Once upon a time kids, particularly boys, played with microscopes and chemistry sets, not iPhones. A fabulous article from Fred Reed at unz.com:

It was 1953 in the white newly prosperous suburbs of Arlington, Virginia, just outside the Yankee Capital. I was eight, having been born, like so many of my small compatriots, nine months and fifteen minutes after our fathers got home from the war. These men, my father anyway, had spent years in the Pacific, being torpedoed at and watching Hellcat fighters screaming off wooden decks, and seeing ships sink. What they wanted now was lawn mowers, lawns, children, and a life as boring as possible. They got them.

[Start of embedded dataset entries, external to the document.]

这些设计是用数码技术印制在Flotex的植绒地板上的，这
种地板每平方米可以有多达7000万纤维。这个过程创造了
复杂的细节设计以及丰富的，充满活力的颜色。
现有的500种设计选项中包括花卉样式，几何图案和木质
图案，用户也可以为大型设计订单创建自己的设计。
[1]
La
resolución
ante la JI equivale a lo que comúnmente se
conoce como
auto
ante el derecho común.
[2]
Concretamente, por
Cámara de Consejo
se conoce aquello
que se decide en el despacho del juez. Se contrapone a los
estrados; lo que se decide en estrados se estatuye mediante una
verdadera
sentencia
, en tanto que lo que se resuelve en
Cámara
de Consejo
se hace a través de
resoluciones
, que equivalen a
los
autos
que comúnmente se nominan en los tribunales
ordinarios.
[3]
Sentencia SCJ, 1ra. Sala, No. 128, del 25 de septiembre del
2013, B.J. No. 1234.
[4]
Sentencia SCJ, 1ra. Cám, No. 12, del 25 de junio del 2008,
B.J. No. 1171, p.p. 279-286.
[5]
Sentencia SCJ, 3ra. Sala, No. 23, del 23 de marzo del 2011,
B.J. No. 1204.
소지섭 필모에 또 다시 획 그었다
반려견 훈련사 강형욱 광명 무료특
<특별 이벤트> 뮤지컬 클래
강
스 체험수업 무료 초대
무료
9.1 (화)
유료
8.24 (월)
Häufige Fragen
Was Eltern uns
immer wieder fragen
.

We kids did not know that we were at the cusp of an explosion of technological mastery. We were, though. In addition to me there was Michel Duquez, dark-haired, raffish, and of Frog extraction, who would later die fighting for the French Foreign Legion in the Silent Quarter of Arabia. Or if he didn’t, he should have. And there was John Kaminski, or Mincemeat, blond and crewcut, who could spit out of the side of his mouth with casual aplomb the way Humphrey Bogart did, or would have if he had spit much.

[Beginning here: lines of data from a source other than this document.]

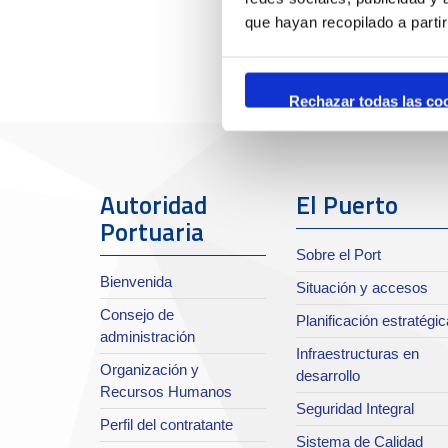
que hayan recopilado a parti
Rechazar todas las co
Autoridad
El Puerto
Portuaria
Sobre el Port
Bienvenida
Situación y accesos
Consejo de
Planificación estratégic
administración
Infraestructuras en
Organización y
desarrollo
Recursos Humanos
Seguridad Integral
Perfil del contratante
Sistema de Calidad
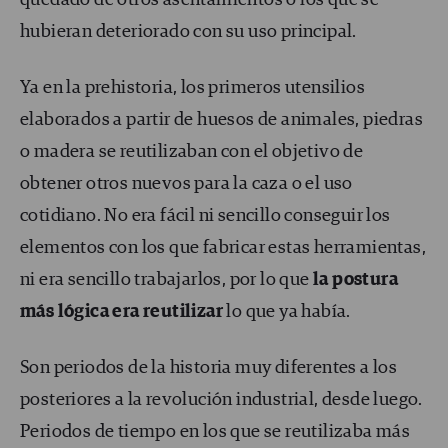
quedado de otros asentamientos o los que se
hubieran deteriorado con su uso principal.
Ya en la prehistoria, los primeros utensilios
elaborados a partir de huesos de animales, piedras
o madera se reutilizaban con el objetivo de
obtener otros nuevos para la caza o el uso
cotidiano. No era fácil ni sencillo conseguir los
elementos con los que fabricar estas herramientas,
ni era sencillo trabajarlos, por lo que
la postura
más lógica era reutilizar
lo que ya había.
Son periodos de la historia muy diferentes a los
posteriores a la revolución industrial, desde luego.
Periodos de tiempo en los que se reutilizaba más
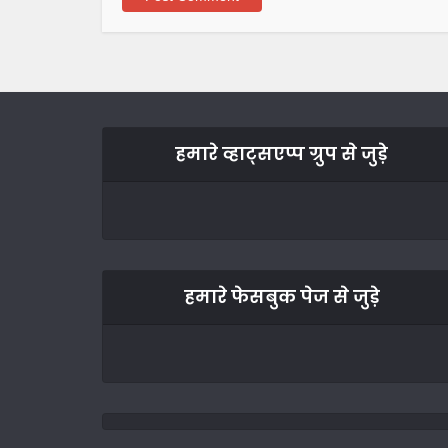
हमारे व्हाट्सएप्प ग्रुप से जुड़े
हमारे फेसबुक पेज से जुड़े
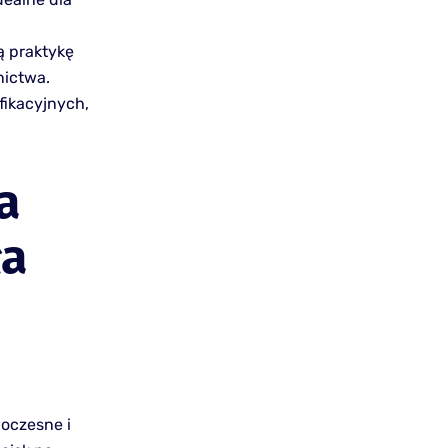
ą praktykę
nictwa.
ikacyjnych,
a
ła
oczesne i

American society on North Jefferson Street, and all the burbs for miles around, was everything that today would be thought intolerant or not very inclusive. There was no crime, diversity not yet having become our strength. When we rode our bikes under blue skies, I think the only kind we had then, to the shopping strip at Westover on Washington Boulevard, we could leave the bikes for hours on the sidewalk, or anywhere else, and they would be there when we came back. There were no transgenders. We were little boys and little girls. This seemed to work. For some reason now forgotten, for a year or so we referred disparagingly to each other as “queerbaits.” There were no queers to bait though, and anyway we didn’t know what one was.